Examines a topic of special interest to permanent and visiting faculty that is not addressed in the regular curriculum. As in other Art Practice/Theory seminars, students will both produce work and read and write critically about the topic. Topics will vary.

VIS 220- Professional Practice Seminar

This course is designed to facilitate the completion of our PhD program and the successful transition into an academic career. The seminar is divided into four areas of concentration. The first area focuses on facilitating the student’s timely completion of the PhD program. The second section of the course will concentrate on publishing.
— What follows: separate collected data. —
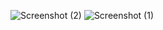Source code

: ![Screenshot (2)](https://github.com/user-attachments/assets/38c3ea8f-2e6b-4a7b-8c21-baad7da7945f)
![Screenshot (1)](https://github.com/user-attachments/assets/de088625-d6fb-472b-a579-12a625869d9b)
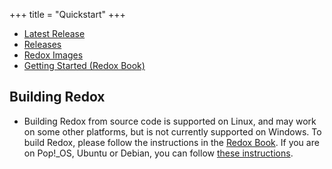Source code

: +++
title = "Quickstart"
+++

- [Latest Release](https://www.redox-os.org/news/release-0.8.0/)
- [Releases](https://gitlab.redox-os.org/redox-os/redox/-/releases)
- [Redox Images](https://static.redox-os.org/img/)
- [Getting Started (Redox Book)](https://doc.redox-os.org/book/ch02-00-getting-started.html)

## Building Redox

- Building Redox from source code is supported on Linux, and may work on some other platforms, but is not currently supported on Windows. To build Redox, please follow the instructions in the [Redox Book](https://doc.redox-os.org/book/ch02-06-podman-build.html). If you are on Pop!_OS, Ubuntu or Debian, you can follow [these instructions](https://doc.redox-os.org/book/ch02-05-building-redox.html).
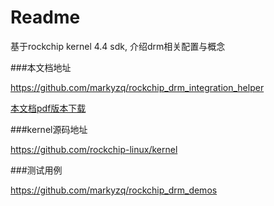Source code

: # Readme

基于rockchip kernel 4.4 sdk, 介绍drm相关配置与概念

###本文档地址

https://github.com/markyzq/rockchip_drm_integration_helper

[本文档pdf版本下载](https://www.gitbook.com/download/pdf/book/markyzq/rockchip_drm_integration_helper?lang=zh)

###kernel源码地址

https://github.com/rockchip-linux/kernel

###测试用例

https://github.com/markyzq/rockchip_drm_demos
The third section of the seminar will focus on the process of applying for jobs and fellowships, and the fourth section will address teaching.

VIS 258- Seminar in Chinese Art

Advanced studies in the secular and religious art traditions of China. From year to year, the seminar may focus on early China (Neolithic to the end of the T’ang dynasty), on later dynasties (Sung, Yuan, Ming) or on art of the People’s Republic. May be taken three times for credit. 

VIS 261- Material Culture

We will engage in a critical reading and discussion of works by Spyros Papapetros, Philippe-Alain Michaud, Georges Didi Huberman, Caroline van Eck, Christopher Wood, Niall Atkinson and Peter Schwenger among others, in order to get a handle on some of the main lines of critical and historical discourse on the concept of material culture.